The man leaned down and picked up the toy. He stared at Ora. Smiled as he sensed her fear. With a sweep of his muscled arm, he flung the Frisbee out over the sand. Basil shot after it.
“Basil!” Ora sprang up. The dog caught the Frisbee in a white flash of teeth. He galloped over the beach, running round and round in a great circle, tail raised to the sky. “Here, boy. Come here, good dog.” Ignoring her pleas, he headed straight back to the man who, with a coolly contemptuous glance at the two women, tossed the Frisbee again.
“For heaven’s sake,” Ora said. “Melanie, help me for once. Call your dog. He never comes to me.”
“What’s the big rush?”
“It’s some man. He looks like a skinhead. He’s using that mucky toy to play fetch with Basil.”
“So let them play.”
“Melanie…”Ora tried to rein in her voice. Her new boss had accused her of being loud and shrill. “I want to leave. He’s making me nervous.”
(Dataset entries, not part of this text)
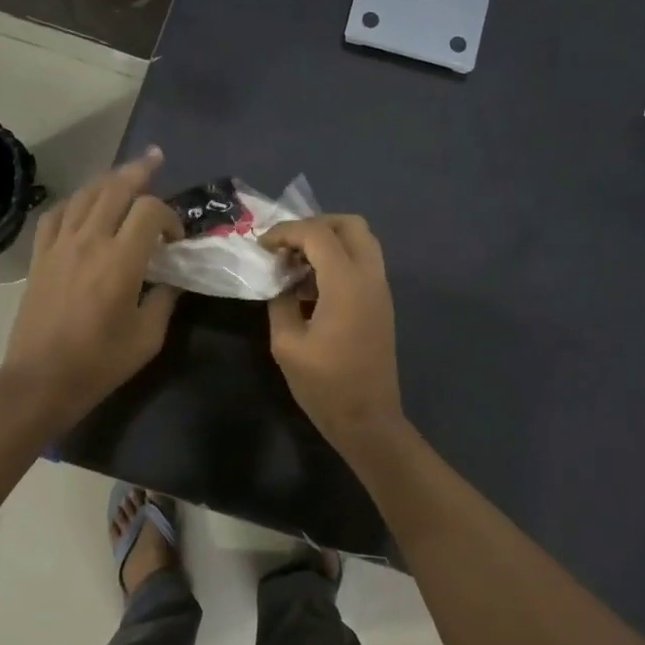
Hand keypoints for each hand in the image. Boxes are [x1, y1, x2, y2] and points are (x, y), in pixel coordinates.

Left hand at [0, 148, 181, 421]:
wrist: (41, 379)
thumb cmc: (100, 362)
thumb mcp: (148, 337)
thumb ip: (164, 300)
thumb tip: (172, 280)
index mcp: (121, 260)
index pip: (149, 210)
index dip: (169, 215)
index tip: (175, 239)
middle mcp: (89, 241)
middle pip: (115, 188)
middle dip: (139, 171)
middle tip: (155, 160)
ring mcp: (59, 245)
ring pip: (85, 195)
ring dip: (108, 180)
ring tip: (124, 175)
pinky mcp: (40, 256)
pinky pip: (56, 214)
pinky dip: (75, 202)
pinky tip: (83, 206)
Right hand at [260, 215, 405, 449]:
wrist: (368, 419)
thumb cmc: (325, 385)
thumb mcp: (287, 344)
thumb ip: (281, 302)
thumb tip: (281, 282)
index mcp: (346, 283)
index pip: (317, 234)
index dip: (286, 231)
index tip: (261, 245)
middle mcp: (370, 277)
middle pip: (351, 225)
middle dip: (316, 225)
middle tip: (287, 245)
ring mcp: (381, 290)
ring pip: (362, 242)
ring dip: (330, 242)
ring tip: (297, 264)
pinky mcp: (382, 304)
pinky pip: (364, 263)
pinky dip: (340, 260)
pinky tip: (313, 286)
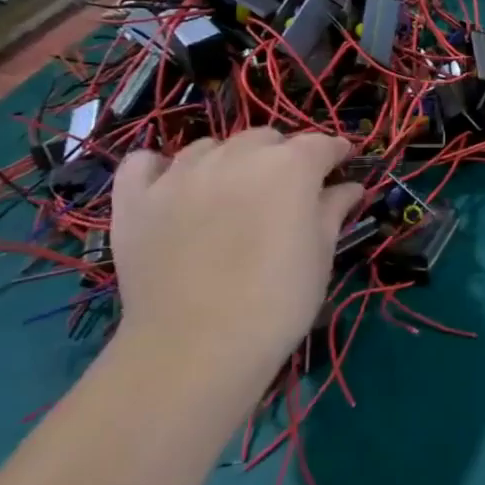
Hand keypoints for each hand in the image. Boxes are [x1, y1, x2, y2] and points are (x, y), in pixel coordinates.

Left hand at [110, 131, 360, 389]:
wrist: (197, 346)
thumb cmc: (279, 301)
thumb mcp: (321, 255)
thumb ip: (333, 211)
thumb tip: (348, 187)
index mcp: (290, 167)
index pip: (321, 144)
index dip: (337, 153)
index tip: (344, 165)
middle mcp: (236, 156)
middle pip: (266, 138)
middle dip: (284, 155)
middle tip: (290, 191)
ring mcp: (180, 174)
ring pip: (211, 146)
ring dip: (231, 160)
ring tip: (234, 192)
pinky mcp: (135, 198)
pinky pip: (145, 163)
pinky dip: (163, 168)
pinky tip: (174, 187)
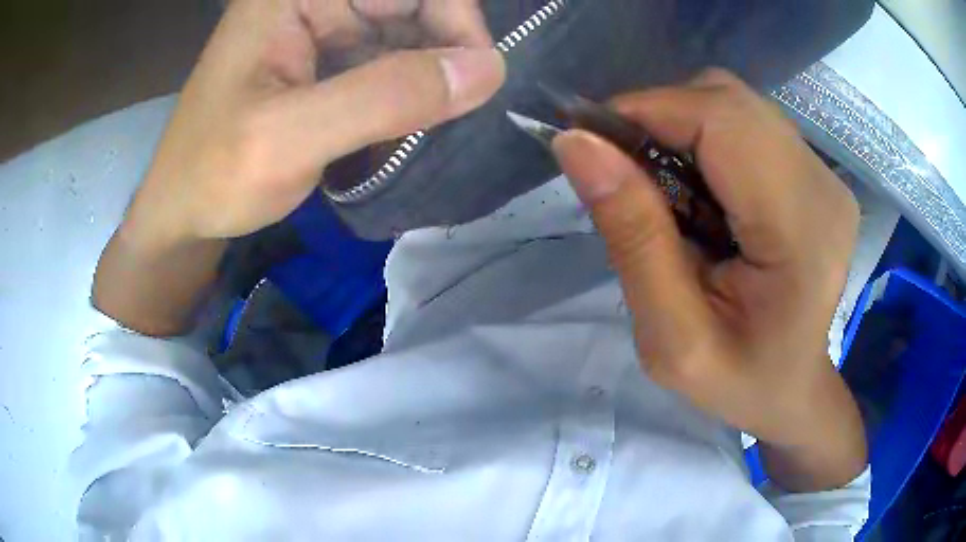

“Oh, stop it. Why do we always have to do what you want? You haven’t changed since grade school.”
“And you’ve never grown out of grade school,” Ora flared. “You only survive because your friends and I look out for you. And who looks out for me? Nobody!”
“Why does it always have to be about you?” A dark obstinacy twisted Melanie’s mouth. “If you’re that worried, go home. I’m staying till Basil gets tired.”